Primordial black hole formation in the radiative era: investigation of the critical nature of the collapse
Ilia Musco, John C. Miller, Alexander G. Polnarev
TL;DR
The paper demonstrates that primordial black hole formation in the radiative era can exhibit genuine critical collapse when perturbations originate from inflation and contain only a growing mode. By employing an adaptive mesh refinement-enhanced numerical scheme, the authors resolve PBH formation across a mass range exceeding 10^3, revealing a persistent scaling law $M_{BH}/M_H = K(\delta-\delta_c)^\gamma$ with $\gamma\approx0.357$ and $K\approx4.02$, down to $\delta-\delta_c \sim 10^{-11}$. Near the critical limit, the evolution features a long-lived intermediate state with a central condensation that sheds matter via a relativistic wind, forming a semi-void and displaying a second scaling for the approach to collapse, indicative of approximate self-similarity.
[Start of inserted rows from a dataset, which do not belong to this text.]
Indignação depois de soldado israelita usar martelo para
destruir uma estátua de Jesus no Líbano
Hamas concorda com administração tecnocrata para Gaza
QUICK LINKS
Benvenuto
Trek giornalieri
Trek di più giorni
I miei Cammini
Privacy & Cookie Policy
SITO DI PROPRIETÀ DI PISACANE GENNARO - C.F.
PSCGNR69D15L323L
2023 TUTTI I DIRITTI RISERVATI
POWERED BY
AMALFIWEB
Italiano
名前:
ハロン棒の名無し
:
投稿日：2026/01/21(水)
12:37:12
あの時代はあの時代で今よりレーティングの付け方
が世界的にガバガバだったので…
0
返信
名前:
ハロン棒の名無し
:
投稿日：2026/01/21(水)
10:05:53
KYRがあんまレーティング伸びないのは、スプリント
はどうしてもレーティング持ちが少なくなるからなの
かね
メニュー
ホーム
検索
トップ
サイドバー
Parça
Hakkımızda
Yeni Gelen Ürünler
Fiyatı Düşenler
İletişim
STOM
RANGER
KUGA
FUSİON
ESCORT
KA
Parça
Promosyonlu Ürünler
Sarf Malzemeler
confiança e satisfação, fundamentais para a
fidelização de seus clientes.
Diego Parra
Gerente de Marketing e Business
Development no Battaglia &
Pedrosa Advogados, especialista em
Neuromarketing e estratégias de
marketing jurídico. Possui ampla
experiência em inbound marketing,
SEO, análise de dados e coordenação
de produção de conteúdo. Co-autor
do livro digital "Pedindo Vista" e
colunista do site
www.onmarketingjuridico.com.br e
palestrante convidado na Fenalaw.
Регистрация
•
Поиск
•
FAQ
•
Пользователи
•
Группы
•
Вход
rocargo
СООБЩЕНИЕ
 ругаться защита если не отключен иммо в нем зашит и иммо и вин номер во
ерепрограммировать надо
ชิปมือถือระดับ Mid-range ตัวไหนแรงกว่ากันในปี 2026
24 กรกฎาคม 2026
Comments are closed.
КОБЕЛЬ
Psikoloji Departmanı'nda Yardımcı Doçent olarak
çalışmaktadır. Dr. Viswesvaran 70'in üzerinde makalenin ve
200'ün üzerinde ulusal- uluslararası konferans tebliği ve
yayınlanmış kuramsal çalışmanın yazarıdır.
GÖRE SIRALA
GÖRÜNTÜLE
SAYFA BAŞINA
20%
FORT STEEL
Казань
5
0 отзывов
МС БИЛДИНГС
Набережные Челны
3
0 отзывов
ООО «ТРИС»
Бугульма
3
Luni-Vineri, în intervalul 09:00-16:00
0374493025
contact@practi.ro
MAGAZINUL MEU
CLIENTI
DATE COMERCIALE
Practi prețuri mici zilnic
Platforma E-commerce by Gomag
The results support the view that inflationary perturbations can physically realize critical collapse in the radiative era, with initial conditions playing a key role in shock formation observed in other studies.
Abstract
Following on after two previous papers discussing the formation of primordial black holes in the early universe, we present here results from an in-depth investigation of the extent to which primordial black hole formation in the radiative era can be considered as an example of the critical collapse phenomenon. We focus on initial supra-horizon-scale perturbations of a type which could have come from inflation, with only a growing component and no decaying component. In order to study perturbations with amplitudes extremely close to the supposed critical limit, we have modified our previous computer code with the introduction of an adaptive mesh refinement scheme. This has allowed us to follow black hole formation from perturbations whose amplitudes are up to eight orders of magnitude closer to the threshold than we could do before. We find that scaling-law behaviour continues down to the smallest black hole masses that we are able to follow and we see no evidence of shock production such as has been reported in some previous studies and which led there to a breaking of the scaling-law behaviour at small black-hole masses. We attribute this difference to the different initial conditions used. In addition to the scaling law, we also present other features of the results which are characteristic of critical collapse in this context.